The white bricklayer from Virginia defied stereotypes and centuries of racist laws when he married Mildred Jeter, who was black and Native American. Convicted of violating a law against interracial marriage, the Lovings fought for their rights in a landmark 1967 Supreme Court case that struck down such bans nationwide.
Their lives are explored in a new documentary, "The Loving Story," which premieres Tuesday on HBO.
Today, there are more than 4 million "mixed marriages" in the United States, and roughly one in seven new marriages are between people of different ethnicities. But in 1958, when the Lovings' marriage was ruled illegal and they were banished from their native Virginia, 21 states outlawed interracial unions.
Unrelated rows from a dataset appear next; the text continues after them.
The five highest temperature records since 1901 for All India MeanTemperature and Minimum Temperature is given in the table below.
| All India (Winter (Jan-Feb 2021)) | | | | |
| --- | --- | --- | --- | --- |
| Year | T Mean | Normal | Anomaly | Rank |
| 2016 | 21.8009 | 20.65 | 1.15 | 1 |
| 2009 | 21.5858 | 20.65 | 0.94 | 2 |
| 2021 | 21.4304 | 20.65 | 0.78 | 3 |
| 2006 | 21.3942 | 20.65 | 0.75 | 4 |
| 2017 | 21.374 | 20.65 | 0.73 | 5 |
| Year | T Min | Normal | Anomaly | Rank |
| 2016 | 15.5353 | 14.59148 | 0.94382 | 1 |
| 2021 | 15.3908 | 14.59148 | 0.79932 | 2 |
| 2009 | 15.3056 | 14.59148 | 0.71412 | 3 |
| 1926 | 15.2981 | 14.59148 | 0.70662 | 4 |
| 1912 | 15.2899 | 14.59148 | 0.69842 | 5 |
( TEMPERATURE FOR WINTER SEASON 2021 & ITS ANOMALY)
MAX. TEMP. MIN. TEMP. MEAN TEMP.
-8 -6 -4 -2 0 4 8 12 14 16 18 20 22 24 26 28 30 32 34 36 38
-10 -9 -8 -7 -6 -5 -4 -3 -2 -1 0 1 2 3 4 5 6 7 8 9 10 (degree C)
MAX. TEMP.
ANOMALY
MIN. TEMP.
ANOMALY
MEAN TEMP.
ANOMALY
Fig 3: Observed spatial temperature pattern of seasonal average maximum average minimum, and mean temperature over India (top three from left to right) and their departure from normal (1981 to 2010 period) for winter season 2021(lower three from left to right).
"The Loving Story" details the couple's nine-year battle to live in Virginia as man and wife. Using evocative photographs, newly unearthed footage and interviews with the Lovings' daughter and lawyers, the film reveals the power of love to overcome bigotry.
"I came to respect Mildred and Richard so much," said the film's director and producer, Peggy Buirski. "I think these people had such high standards and strong principles and in many ways they defied stereotypes."
"You don't have to be an activist to change history," Buirski said. "You just have to believe strongly in something."
Richard and Mildred grew up near each other in rural Virginia. They courted for a few years before getting married in Washington, D.C., on June 2, 1958, then returned home to live near their families.
On July 14, the sheriff broke into the Lovings' bedroom in the middle of the night and took them to jail. Judge Leon Bazile sentenced the Lovings to five years in prison, but suspended the sentence as long as they left the state. And Bazile made a statement that demonstrates the immense distance society has traveled since 1958, a statement that is narrated at the start of the film:
"Almighty God created the races: white, black, yellow, Malay and red, and he placed them on separate continents, and but for the interference with His arrangement there would be no cause for such marriages," Bazile said in court. "The fact that He separated the races shows that he did not intend for the races to mate."
But "The Loving Story" makes clear that Mildred and Richard Loving were meant for each other.